*** Opening Task data ***
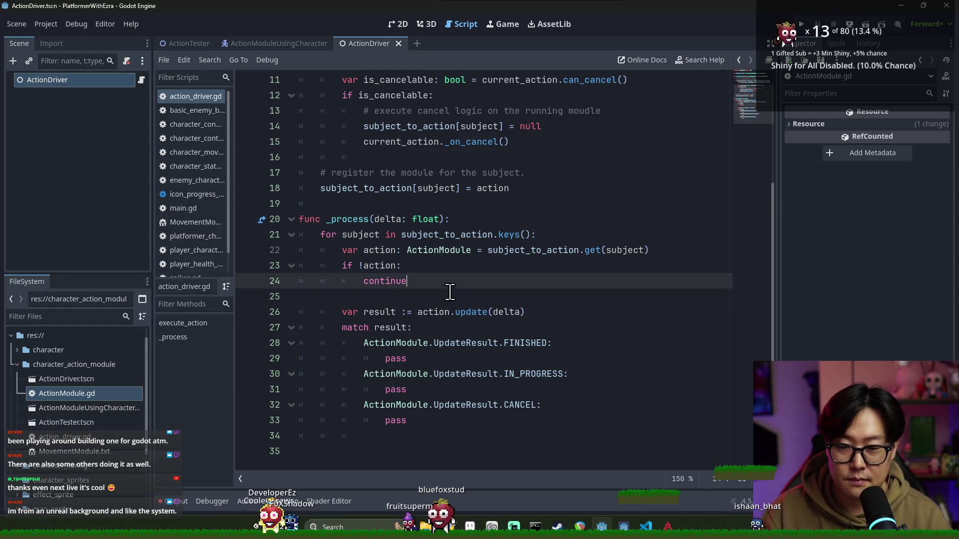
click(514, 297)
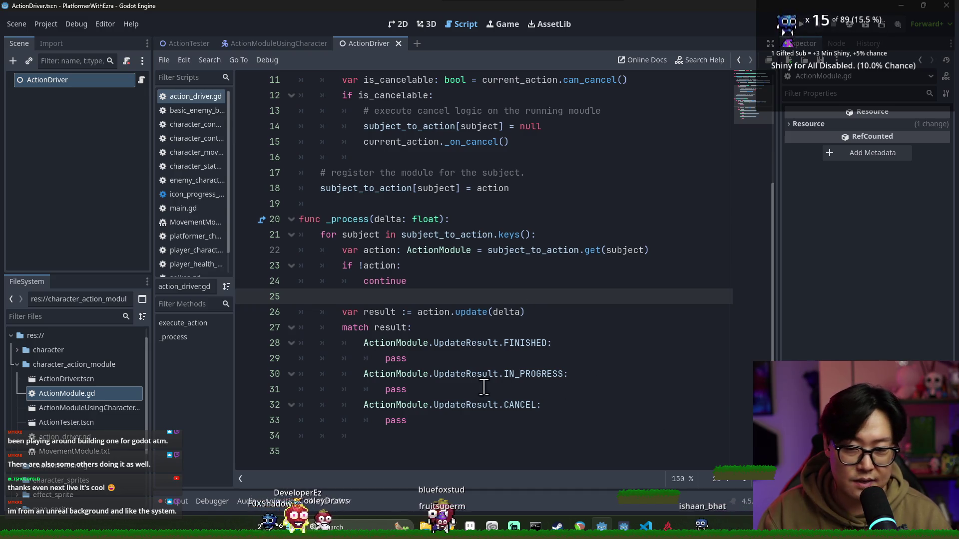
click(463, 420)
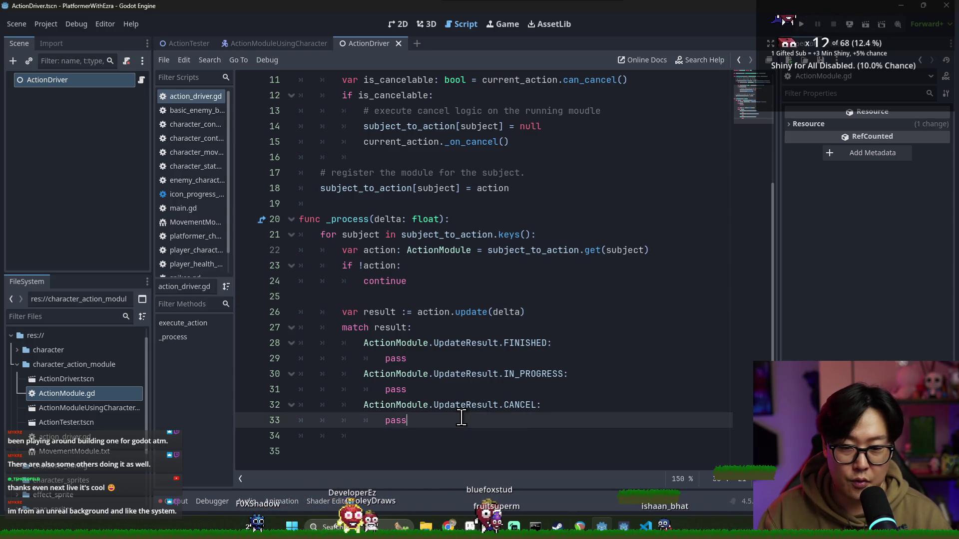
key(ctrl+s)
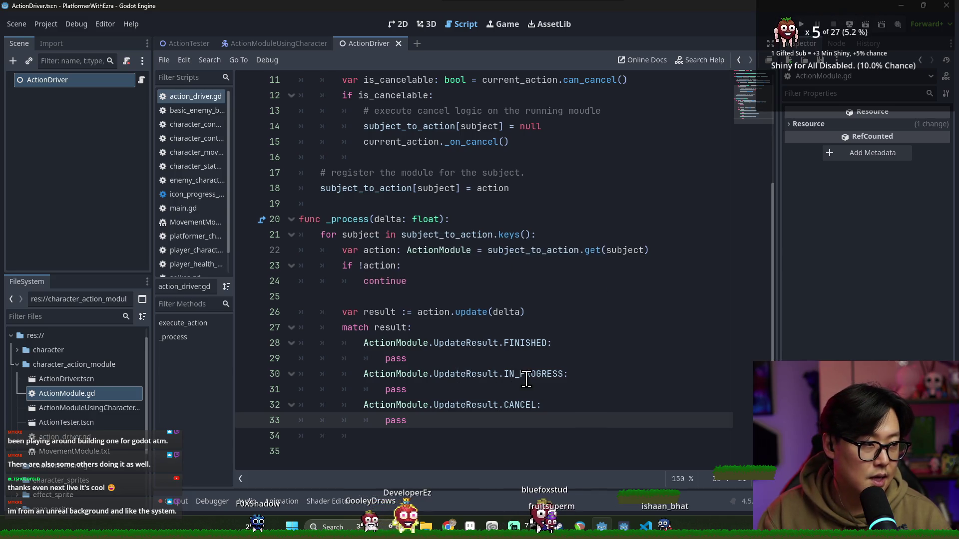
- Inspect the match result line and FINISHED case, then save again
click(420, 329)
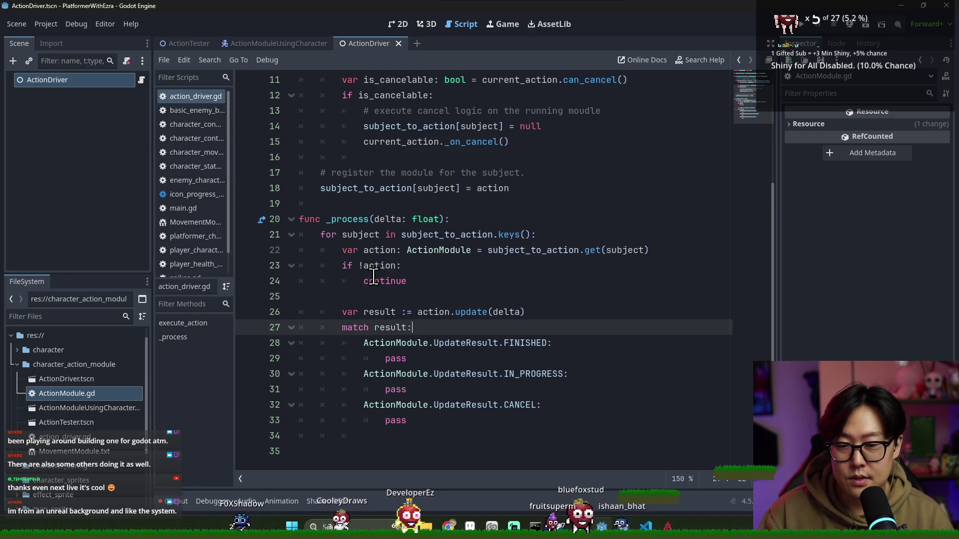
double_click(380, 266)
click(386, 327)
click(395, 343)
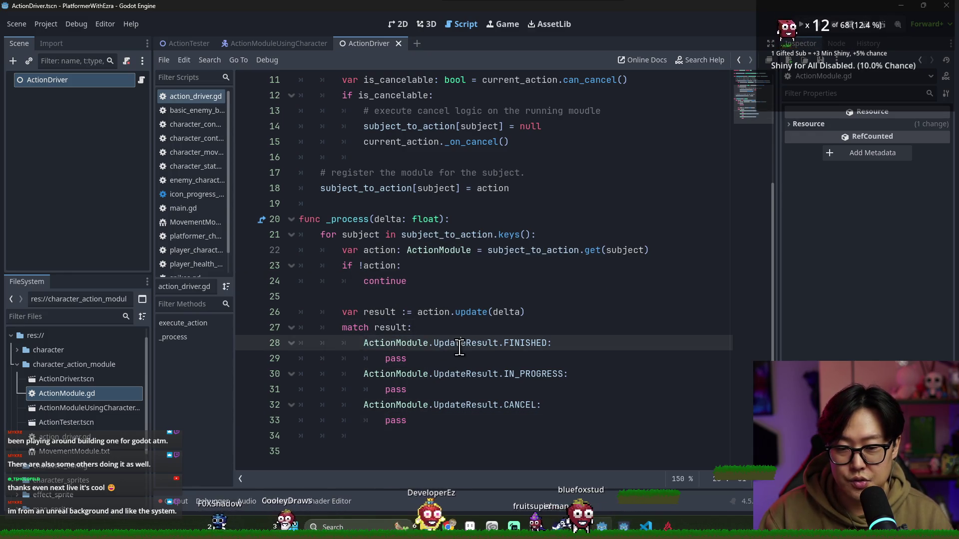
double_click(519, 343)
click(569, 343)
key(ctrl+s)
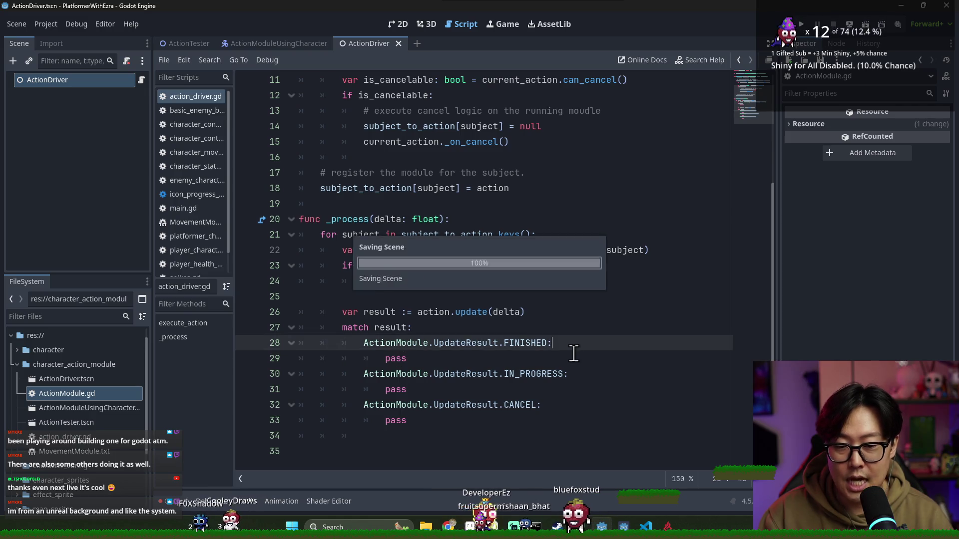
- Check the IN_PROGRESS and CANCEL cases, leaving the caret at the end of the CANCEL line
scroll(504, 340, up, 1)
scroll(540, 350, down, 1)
*** Closing Task data ***
Problem description:
Only the lines from the one containing "double_click(519, 343)" through the end of the records are wanted, set down exactly and without their pictures.

The answer:
double_click(519, 343)
click(569, 343)
key(ctrl+s)
- Check the IN_PROGRESS and CANCEL cases, leaving the caret at the end of the CANCEL line
scroll(504, 340, up, 1)
scroll(540, 350, down, 1)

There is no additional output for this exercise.